IMF board greenlights measures to expand lending capacity

The International Monetary Fund said Tuesday its executive board has endorsed a 50 percent increase in the quotas that member countries contribute to the global lender.

Quotas are based on the size of a country’s economy, and they determine how much funding a nation should provide to the IMF, its voting power, and the maximum amount of loans it can obtain.

The proposed increase, which still needs approval at a higher level at the IMF, would “enhance the IMF’s permanent resources” while reducing reliance on borrowing, said the fund in a statement.

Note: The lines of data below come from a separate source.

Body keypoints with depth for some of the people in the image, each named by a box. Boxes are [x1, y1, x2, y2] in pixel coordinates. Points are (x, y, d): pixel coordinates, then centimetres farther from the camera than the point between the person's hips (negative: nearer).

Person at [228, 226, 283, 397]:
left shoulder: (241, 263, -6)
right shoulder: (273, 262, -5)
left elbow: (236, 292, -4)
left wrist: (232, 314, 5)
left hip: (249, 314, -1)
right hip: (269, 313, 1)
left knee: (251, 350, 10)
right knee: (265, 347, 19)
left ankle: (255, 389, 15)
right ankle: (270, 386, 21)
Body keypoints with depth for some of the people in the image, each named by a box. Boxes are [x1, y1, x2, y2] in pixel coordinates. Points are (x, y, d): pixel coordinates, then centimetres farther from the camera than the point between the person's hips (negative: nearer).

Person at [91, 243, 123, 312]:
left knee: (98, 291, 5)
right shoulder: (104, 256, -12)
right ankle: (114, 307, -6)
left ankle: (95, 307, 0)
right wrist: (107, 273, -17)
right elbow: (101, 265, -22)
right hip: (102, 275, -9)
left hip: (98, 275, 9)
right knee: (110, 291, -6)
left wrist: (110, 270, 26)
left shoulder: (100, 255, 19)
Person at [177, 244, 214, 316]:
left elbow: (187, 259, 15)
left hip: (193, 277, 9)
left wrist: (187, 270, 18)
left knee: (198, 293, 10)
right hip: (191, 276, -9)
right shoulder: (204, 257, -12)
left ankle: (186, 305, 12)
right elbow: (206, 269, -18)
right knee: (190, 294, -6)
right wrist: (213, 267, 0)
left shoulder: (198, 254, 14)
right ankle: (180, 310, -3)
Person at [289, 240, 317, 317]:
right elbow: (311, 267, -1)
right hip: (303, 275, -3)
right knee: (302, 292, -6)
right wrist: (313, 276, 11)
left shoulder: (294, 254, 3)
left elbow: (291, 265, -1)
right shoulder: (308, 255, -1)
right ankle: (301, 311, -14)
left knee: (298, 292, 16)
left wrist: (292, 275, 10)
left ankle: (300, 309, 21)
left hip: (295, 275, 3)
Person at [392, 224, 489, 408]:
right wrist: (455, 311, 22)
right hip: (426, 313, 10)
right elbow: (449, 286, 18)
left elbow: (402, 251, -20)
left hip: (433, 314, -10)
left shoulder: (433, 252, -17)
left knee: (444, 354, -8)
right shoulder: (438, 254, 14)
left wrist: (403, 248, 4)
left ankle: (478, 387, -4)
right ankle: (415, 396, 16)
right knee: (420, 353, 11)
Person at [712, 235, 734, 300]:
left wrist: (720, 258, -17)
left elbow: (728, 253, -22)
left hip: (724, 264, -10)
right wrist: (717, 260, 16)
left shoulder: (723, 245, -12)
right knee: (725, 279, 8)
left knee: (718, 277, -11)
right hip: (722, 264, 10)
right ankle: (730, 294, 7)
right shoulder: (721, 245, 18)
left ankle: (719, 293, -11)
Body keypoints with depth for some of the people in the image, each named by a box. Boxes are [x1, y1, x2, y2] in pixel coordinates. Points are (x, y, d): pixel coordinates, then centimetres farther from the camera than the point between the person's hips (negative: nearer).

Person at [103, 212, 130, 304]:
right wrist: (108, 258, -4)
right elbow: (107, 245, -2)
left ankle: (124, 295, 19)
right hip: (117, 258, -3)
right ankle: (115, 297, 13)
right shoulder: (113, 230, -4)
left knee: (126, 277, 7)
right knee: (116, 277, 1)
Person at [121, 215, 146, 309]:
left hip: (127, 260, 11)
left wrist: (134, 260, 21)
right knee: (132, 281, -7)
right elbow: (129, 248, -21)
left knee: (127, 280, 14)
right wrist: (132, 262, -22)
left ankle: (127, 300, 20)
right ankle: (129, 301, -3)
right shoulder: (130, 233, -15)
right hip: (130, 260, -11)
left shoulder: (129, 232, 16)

The IMF’s total resources translate into a capacity for lending of nearly $1 trillion.

The IMF added that the latest proposal also includes a call on the executive board to work to develop, by June 2025, options to guide “further quota realignment.”

Boosting the fund’s quota resources and giving Africa a bigger voice within the institution were among priorities of the week-long talks of the IMF and World Bank in Marrakech, Morocco last month.

“The proposed quota increase comes at a complex time for the global economy and the IMF’s membership,” said IMF managing director Kristalina Georgieva.

“An adequately resourced IMF is essential to safeguard global financial stability and respond to members’ potential needs in an uncertain and shock-prone world,” she added in a statement.

The proposal requires approval by the IMF’s board of governors, with a vote requested by December 15. Approval requires an 85 percent majority of total voting power.